The Crow remake loses director Corin Hardy

Full panel from The Crow

by Owen Williams |
Published on

Hitting problems due to the shut-down of studio Relativity Media last year, the remake of The Crow seemed finally to be back on track, with reports that it might shoot this month. Not so, however. Though he hung on valiantly for longer than most, director Corin Hardy has now left the project, as new producer Dana Brunetti

once again re-starts the project from scratch.

While an official statement is unforthcoming so far, Hardy appeared to confirm the news overnight on his Twitter feed.

Corin Hardy tweets goodbye to The Crow

As troubled developments go, the new Crow is up there with the best of them. Blade director Stephen Norrington began working on it in 2008, but walked two years later. Subsequent directors Juan Carlos Fresnadillo and F. Javier Guitierrez would also both move on as development dragged. Relativity and the Weinstein Company got into a spat over the rights at one point, before Relativity declared bankruptcy last year. It's lost two Crows to date, first in Luke Evans and then Jack Huston.
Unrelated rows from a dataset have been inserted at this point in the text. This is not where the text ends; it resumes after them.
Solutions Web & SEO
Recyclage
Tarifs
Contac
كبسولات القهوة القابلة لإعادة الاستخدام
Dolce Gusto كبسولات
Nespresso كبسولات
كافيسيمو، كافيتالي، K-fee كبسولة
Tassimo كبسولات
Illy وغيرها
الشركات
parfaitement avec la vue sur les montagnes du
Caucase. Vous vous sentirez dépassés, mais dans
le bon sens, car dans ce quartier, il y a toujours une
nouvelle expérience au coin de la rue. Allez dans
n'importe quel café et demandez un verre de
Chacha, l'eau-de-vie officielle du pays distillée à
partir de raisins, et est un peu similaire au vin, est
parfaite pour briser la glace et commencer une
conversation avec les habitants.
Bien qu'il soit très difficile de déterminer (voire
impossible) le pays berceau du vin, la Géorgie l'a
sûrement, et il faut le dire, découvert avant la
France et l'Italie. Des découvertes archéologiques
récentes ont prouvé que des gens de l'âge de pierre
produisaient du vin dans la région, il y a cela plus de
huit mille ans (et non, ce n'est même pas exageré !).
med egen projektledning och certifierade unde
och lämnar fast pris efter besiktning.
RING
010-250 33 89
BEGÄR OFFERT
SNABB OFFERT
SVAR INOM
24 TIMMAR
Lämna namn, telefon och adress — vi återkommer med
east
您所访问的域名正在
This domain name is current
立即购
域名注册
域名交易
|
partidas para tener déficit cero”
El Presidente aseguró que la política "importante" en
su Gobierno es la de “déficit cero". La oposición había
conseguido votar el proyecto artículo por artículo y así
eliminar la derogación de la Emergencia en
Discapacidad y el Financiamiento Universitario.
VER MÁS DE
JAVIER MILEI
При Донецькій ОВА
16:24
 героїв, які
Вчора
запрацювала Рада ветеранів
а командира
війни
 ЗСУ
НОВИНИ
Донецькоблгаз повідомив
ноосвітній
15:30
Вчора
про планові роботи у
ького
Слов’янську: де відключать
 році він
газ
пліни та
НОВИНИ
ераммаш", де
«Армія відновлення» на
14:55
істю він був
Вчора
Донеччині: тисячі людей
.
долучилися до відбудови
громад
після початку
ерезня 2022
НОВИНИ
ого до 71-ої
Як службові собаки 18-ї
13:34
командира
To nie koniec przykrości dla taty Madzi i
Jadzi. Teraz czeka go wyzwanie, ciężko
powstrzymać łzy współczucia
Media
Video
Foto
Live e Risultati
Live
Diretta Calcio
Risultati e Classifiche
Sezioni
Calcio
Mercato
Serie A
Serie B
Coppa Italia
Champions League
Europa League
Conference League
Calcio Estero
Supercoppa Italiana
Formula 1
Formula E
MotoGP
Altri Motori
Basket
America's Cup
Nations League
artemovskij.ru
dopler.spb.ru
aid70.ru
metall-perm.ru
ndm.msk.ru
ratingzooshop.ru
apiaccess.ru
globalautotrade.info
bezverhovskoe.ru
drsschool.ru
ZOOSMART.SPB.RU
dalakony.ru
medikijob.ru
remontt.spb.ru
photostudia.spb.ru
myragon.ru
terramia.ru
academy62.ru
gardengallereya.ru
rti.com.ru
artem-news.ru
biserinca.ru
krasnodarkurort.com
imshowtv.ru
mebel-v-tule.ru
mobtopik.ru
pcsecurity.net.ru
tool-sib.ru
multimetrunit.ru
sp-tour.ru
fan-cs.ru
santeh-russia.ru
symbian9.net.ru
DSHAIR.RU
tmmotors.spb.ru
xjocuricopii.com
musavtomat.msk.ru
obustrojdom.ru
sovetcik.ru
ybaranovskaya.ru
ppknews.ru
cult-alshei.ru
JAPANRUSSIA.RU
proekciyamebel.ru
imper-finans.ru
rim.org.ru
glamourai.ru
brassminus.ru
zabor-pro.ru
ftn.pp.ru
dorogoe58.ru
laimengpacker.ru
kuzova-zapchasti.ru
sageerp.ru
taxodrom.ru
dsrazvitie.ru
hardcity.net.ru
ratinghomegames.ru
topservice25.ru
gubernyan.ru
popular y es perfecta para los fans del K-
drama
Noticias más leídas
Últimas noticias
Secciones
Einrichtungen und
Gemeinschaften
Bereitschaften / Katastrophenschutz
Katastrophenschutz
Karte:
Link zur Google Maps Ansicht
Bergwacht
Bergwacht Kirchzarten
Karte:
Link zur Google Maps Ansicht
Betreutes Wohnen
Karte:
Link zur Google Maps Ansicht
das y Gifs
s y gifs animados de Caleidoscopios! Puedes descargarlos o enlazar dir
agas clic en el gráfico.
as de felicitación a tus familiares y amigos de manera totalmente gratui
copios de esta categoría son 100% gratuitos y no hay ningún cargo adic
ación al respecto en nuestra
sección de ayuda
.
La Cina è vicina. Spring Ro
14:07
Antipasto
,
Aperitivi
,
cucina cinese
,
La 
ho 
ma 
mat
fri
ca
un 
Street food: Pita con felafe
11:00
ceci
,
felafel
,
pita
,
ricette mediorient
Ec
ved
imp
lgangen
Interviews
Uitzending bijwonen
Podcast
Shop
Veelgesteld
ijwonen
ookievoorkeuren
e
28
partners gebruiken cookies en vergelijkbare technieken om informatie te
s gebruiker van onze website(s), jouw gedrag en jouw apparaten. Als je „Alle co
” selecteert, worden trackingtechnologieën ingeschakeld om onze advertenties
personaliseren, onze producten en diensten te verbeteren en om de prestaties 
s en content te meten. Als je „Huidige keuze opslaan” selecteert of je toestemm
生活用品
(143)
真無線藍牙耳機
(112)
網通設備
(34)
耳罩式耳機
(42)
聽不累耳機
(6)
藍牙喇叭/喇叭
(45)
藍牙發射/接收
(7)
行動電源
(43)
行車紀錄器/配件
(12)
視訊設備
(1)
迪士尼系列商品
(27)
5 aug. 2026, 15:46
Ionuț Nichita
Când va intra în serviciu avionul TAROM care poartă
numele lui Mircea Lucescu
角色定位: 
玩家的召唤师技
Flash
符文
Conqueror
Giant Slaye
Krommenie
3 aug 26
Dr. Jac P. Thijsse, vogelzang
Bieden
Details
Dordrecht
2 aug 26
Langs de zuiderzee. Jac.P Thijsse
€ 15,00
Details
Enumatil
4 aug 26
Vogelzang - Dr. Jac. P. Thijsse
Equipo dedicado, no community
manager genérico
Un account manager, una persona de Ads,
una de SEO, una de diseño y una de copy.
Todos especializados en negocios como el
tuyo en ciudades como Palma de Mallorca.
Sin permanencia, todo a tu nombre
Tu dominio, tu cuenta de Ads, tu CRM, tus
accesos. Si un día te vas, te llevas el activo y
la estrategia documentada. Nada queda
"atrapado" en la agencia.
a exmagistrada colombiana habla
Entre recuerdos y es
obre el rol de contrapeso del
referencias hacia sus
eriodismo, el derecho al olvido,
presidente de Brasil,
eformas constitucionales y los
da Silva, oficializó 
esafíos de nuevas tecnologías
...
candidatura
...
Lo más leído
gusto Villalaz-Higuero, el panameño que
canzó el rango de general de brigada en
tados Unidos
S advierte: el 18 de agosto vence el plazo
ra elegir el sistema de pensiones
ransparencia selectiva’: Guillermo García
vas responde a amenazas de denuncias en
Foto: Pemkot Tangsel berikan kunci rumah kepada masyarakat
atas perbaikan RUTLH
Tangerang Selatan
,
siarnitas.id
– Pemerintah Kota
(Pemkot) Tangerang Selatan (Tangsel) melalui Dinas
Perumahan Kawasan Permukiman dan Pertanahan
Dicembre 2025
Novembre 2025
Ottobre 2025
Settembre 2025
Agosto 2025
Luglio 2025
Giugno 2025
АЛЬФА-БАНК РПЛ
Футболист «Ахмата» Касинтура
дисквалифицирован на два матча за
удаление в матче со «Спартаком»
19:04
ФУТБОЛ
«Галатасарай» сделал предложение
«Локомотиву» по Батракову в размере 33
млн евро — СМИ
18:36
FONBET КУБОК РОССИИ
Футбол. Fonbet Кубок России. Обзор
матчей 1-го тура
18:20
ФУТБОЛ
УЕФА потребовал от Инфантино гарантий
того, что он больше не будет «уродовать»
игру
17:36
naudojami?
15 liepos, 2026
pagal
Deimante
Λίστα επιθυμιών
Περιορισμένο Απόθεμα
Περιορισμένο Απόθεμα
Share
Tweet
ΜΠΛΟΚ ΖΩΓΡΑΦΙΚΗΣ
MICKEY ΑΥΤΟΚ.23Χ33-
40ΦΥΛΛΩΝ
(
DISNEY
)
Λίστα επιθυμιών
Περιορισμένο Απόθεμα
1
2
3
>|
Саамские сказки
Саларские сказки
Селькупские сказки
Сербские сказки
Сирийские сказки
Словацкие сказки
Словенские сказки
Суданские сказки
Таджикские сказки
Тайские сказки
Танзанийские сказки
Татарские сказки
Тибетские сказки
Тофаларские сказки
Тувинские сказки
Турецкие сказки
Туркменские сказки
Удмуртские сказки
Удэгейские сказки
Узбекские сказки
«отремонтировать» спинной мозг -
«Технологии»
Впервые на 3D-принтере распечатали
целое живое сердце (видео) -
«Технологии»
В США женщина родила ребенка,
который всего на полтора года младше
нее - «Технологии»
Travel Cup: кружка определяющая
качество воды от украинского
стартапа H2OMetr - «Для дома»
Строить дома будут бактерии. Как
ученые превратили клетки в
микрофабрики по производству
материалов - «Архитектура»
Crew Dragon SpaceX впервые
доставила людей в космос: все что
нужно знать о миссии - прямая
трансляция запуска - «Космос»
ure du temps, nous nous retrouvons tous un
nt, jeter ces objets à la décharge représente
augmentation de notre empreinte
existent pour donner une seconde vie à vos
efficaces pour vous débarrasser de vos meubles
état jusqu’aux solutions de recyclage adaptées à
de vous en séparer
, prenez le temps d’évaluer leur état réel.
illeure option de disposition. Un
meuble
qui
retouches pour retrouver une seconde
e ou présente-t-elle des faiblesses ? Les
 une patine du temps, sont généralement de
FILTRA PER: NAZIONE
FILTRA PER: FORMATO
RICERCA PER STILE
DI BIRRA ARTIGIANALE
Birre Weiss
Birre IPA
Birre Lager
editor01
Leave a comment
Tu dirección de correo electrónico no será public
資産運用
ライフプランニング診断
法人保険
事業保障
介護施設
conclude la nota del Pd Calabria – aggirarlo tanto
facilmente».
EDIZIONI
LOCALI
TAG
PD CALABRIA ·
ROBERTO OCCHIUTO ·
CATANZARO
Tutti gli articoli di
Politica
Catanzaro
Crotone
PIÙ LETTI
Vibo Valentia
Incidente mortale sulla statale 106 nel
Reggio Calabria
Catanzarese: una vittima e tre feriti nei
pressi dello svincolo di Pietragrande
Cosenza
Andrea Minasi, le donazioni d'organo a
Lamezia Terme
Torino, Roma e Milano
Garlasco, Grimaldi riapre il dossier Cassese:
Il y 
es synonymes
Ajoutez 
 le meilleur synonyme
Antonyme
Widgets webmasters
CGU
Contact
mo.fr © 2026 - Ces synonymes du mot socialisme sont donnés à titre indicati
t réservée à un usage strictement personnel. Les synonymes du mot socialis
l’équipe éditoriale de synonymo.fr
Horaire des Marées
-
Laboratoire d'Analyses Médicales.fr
And producer Edward R. Pressman himself sued to try and get the rights back from Relativity: a process that's still ongoing, despite Relativity's re-emergence in revivified form and with some of its film slate still intact.

Brunetti, Kevin Spacey's producing partner, took the reins of Relativity a few days ago as its new president of production running TV and film operations. "I believe that the company has tremendous potential, and I welcome the challenge to take the company to the next level," he said. Pressman believes he'll now move forward with The Crow on his own terms, rather than in the form he inherited. Pressman's legal filings now include a complaint against Brunetti that his firing of Hardy has "undermined years of work expended by Pressman and has wasted valuable resources invested in the picture".

"With Dana coming aboard, we are giving him full creative rein," a Relativity spokesperson told The Hollywood Reporter. "We want him to be able to reboot The Crow under his vision and guidance. We are optimistic he will create the best package for such an iconic franchise."

Which is sad news for Hardy, since The Crow was a genuine passion project for him. He does at least have other irons in the fire though: namely his still-simmering Yeti thriller Refuge. His last film, The Hallow, is up for an Empire Award this Sunday. It can't rain all the time.

"It's been a strange few months," he told us last year. "I had a full cast of actors coming together. We were set up in Pinewood Studios in Wales. I had my offices and art team ready... But I don't think The Crow is cursed - that would be terrible!"